The rewards to this kind of structure are obvious: even if it’s hard to elaborate on your thoughts, it’s almost harder to make a fool of yourself. Candidates only need to memorize the maybe 20 paragraphs of policy planks they have on maybe 20 major issues (and they should have done that by now, just by virtue of repeating their stump speeches, which are often repurposed versions of their book chapters), then pivot back to them after any question touches on one of those topics.

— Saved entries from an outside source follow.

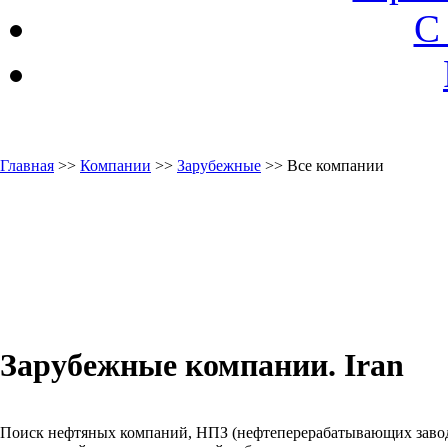
С
Главная
>>
Компании
>>
Зарубежные
>> Все компании
Зарубежные компании. Iran
Поиск нефтяных компаний, НПЗ (нефтеперерабатывающих заводо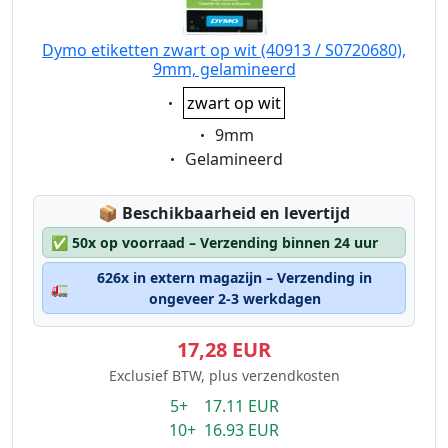
Dymo etiketten zwart op wit (40913 / S0720680),
9mm, gelamineerd
Eigenschaft:
zwart op wit
Eigenschaft:
9mm
Eigenschaft:
Gelamineerd
Lagerstatus:
📦
Beschikbaarheid en levertijd
✅
50x op voorraad – Verzending binnen 24 uur
626x in extern magazijn – Verzending in
🚛
ongeveer 2-3 werkdagen
17,28 EUR
Exclusief BTW, plus verzendkosten
5+ 17.11 EUR
10+ 16.93 EUR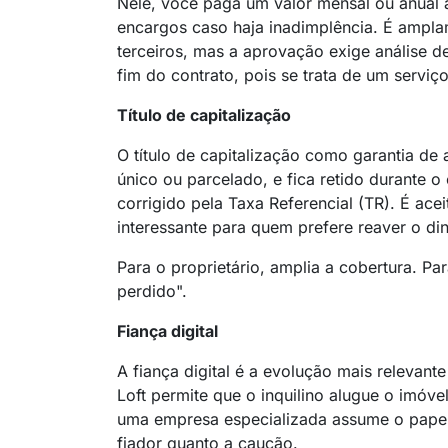
Nele, você paga um valor mensal ou anual
encargos caso haja inadimplência. É amplam
terceiros, mas a aprovação exige análise d
fim do contrato, pois se trata de um serviço
Título de capitalização
O título de capitalização como garantia de
único ou parcelado, e fica retido durante o 
corrigido pela Taxa Referencial (TR). É ace
interessante para quem prefere reaver o din
Para o proprietário, amplia a cobertura. Par
perdido".
Fiança digital
A fiança digital é a evolução mais relevan
Loft permite que o inquilino alugue o imóv
uma empresa especializada assume o papel 
fiador quanto a caução.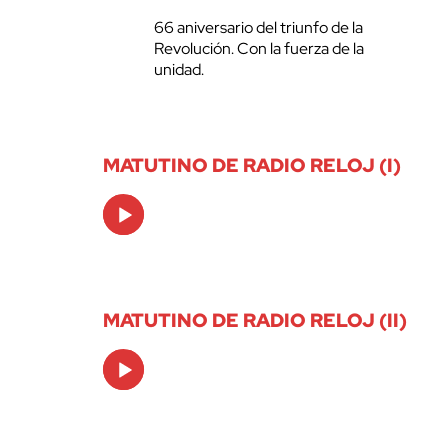
66 aniversario del triunfo de la
Revolución. Con la fuerza de la
unidad.
MATUTINO DE RADIO RELOJ (I)
Audio
Player
MATUTINO DE RADIO RELOJ (II)
Audio
Player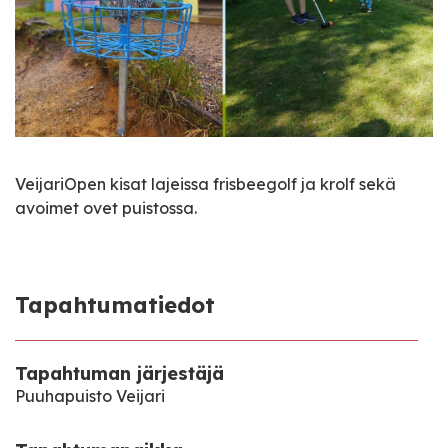
VeijariOpen kisat lajeissa frisbeegolf ja krolf sekä
avoimet ovet puistossa.
Tapahtumatiedot
Tapahtuman järjestäjä
Puuhapuisto Veijari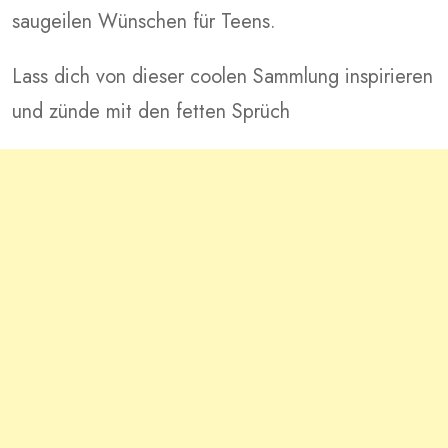
saugeilen Wünschen für Teens.
Lass dich von dieser coolen Sammlung inspirieren
und zünde mit den fetten Sprüch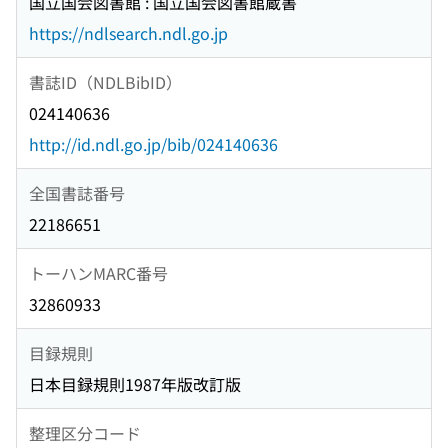
国立国会図書館 : 国立国会図書館蔵書
https://ndlsearch.ndl.go.jp
書誌ID（NDLBibID）
024140636
http://id.ndl.go.jp/bib/024140636
全国書誌番号
22186651
トーハンMARC番号
32860933
目録規則
日本目録規則1987年版改訂版
整理区分コード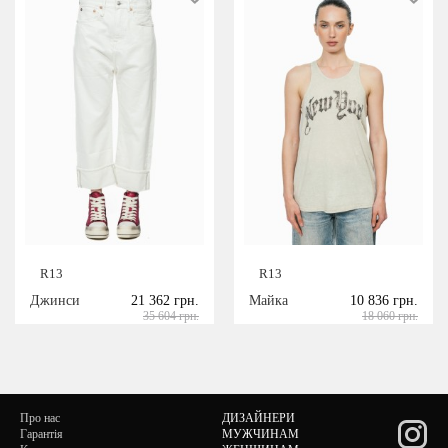
R13
R13
Джинси
21 362 грн.
Майка
10 836 грн.
35 604 грн.
18 060 грн.
Про нас
ДИЗАЙНЕРИ
Гарантія
МУЖЧИНАМ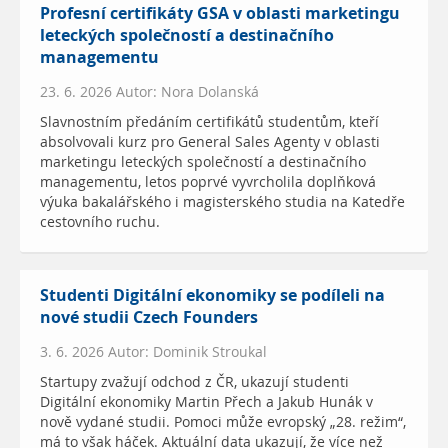
Profesní certifikáty GSA v oblasti marketingu
leteckých společností a destinačního
managementu
23. 6. 2026 Autor: Nora Dolanská
Slavnostním předáním certifikátů studentům, kteří
absolvovali kurz pro General Sales Agenty v oblasti
marketingu leteckých společností a destinačního
managementu, letos poprvé vyvrcholila doplňková
výuka bakalářského i magisterského studia na Katedře
cestovního ruchu.
Studenti Digitální ekonomiky se podíleli na
nové studii Czech Founders
3. 6. 2026 Autor: Dominik Stroukal
Startupy zvažují odchod z ČR, ukazují studenti
Digitální ekonomiky Martin Přech a Jakub Hunák v
nově vydané studii. Pomoci může evropský „28. režim“,
má to však háček. Aktuální data ukazují, že více než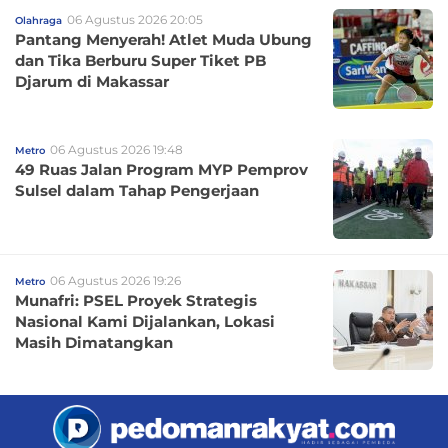
06 Agustus 2026 20:05
Olahraga
Pantang Menyerah! Atlet Muda Ubung
dan Tika Berburu Super Tiket PB
Djarum di Makassar
06 Agustus 2026 19:48
Metro
49 Ruas Jalan Program MYP Pemprov
Sulsel dalam Tahap Pengerjaan
06 Agustus 2026 19:26
Metro
Munafri: PSEL Proyek Strategis
Nasional Kami Dijalankan, Lokasi
Masih Dimatangkan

Adam Lee: There’s a silver lining in the religious right’s onslaught of discrimination

The American religious right is more determined than ever to discriminate – and that may be a good thing. It means that the privileged can no longer overlook the impact of prejudice. They no longer have the luxury of overlooking it or dismissing it as something that’s none of their concern. [..]

It’s human nature to not care about injustices that don’t directly affect you. When it’s only same-sex couples, for example, who face rejection at the county clerk’s office, it’s easy for straight people to ignore their plight. When it’s only women who are denied access to standard and necessary reproductive healthcare, it’s easy for men to dismiss it as not their problem. But when members of the majority feel the sting of unfair deprivation for themselves, they’ll gain a more intimate perspective on how prejudice hurts – and, we can hope, they’ll be more willing to support democratic means to abolish it and to create a fairer society for everyone. Ideally, of course, people would be willing to do the right thing just from hearing about the mistreatment of others, even without experiencing it personally, but this comes in a close second.

Too often, religion is thought of as a purely benevolent and positive force, despite the role it has played in justifying harmful prejudice and the ongoing denial of equal rights. But these hardball massive-resistance tactics, this stubborn desire to enforce their will despite the collateral costs, brings people face to face with the anti-human side of religious morality in a way that’s a lot harder to overlook. Atheists have long made this criticism, but ironically, it’s the religious conservatives themselves who are lending it greater weight and force.